A team of DZHK researchers led by Professor Johannes Backs from the Heidelberg/Mannheim partner site have identified a new signaling pathway which, under conditions of pathological stress, leads to heart failure. However, when exercise is the stressor, the signaling chain takes a different path and the heart is protected from damage. Their findings have now been published in Nature Medicine.

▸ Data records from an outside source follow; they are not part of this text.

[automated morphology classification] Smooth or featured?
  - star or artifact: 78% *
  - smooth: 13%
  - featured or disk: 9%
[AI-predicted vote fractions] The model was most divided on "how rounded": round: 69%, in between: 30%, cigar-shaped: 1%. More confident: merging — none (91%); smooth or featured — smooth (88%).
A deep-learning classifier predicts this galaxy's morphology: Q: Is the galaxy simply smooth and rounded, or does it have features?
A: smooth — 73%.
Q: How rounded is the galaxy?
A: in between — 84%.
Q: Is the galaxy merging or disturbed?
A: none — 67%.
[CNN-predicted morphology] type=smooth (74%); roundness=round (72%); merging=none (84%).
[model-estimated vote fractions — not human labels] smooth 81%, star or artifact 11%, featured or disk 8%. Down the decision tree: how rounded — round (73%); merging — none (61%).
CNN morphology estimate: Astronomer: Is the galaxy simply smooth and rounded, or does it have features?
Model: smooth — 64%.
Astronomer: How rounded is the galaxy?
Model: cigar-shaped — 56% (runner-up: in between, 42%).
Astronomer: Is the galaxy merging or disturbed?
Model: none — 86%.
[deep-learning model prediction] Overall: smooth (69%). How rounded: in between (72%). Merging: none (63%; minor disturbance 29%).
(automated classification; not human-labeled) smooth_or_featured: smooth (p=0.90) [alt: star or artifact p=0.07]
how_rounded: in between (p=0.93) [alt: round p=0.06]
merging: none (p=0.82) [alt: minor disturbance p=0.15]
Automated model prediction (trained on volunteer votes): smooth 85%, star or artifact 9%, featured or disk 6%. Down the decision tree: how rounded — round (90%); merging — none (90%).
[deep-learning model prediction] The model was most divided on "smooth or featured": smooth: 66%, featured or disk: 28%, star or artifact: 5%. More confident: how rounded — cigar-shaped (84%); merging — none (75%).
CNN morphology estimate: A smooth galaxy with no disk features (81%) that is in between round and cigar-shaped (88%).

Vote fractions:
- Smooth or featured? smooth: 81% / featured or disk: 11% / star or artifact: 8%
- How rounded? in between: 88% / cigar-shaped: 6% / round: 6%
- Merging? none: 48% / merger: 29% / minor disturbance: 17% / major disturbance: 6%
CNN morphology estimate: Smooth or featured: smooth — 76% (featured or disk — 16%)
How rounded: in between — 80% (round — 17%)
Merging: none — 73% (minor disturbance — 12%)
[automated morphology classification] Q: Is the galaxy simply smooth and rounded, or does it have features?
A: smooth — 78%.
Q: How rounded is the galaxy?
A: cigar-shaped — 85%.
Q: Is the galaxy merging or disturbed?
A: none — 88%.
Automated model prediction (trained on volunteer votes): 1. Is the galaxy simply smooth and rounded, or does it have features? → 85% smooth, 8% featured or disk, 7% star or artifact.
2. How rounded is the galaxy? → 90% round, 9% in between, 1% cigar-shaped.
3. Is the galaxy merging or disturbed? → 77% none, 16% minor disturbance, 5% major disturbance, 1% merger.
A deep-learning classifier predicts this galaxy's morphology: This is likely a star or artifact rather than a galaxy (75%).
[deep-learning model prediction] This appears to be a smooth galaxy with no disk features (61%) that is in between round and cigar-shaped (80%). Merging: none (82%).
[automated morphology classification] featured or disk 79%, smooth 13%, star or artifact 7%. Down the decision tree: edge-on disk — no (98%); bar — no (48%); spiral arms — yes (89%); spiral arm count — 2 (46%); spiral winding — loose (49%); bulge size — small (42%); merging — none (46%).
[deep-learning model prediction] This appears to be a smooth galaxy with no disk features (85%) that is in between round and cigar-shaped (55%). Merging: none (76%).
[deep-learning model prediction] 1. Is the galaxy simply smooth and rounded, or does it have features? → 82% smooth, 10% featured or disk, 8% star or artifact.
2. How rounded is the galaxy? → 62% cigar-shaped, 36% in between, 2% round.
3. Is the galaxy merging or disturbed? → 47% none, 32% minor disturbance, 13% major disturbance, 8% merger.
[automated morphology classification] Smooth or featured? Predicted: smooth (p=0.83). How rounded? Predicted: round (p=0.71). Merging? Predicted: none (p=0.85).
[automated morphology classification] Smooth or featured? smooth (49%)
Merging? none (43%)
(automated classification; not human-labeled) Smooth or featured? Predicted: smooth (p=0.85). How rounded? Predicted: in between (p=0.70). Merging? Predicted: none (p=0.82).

At the center of this study is an epigenetic switch called histone deacetylase 4 (HDAC4). A fragment of HDAC4, the HDAC4-NT fragment, was prevalent in mice hearts after physiological stress. In mice that were subjected to a pathological stress load comparable to that produced by high blood pressure, HDAC4-NT was missing however.
According to the researchers, the breaks between periods of stress make a difference: during prolonged stress caused by severe hypertension, protein kinase A activity eventually declines and this causes the HDAC4-NT fragment to disappear. The metabolism of the heart muscle cells then uses more sugar than fat to produce energy. Sugar residues attach to proteins too and some of those altered proteins eventually inhibit the calcium metabolism and thus the contractility of the heart muscle. This leads to a decline in the heart’s pumping power. The researchers say that these novel findings indicate that there is a link from epigenetics via the metabolism to contractility, that is, to cardiac function, and therefore they could form the basis for a new therapeutic principle.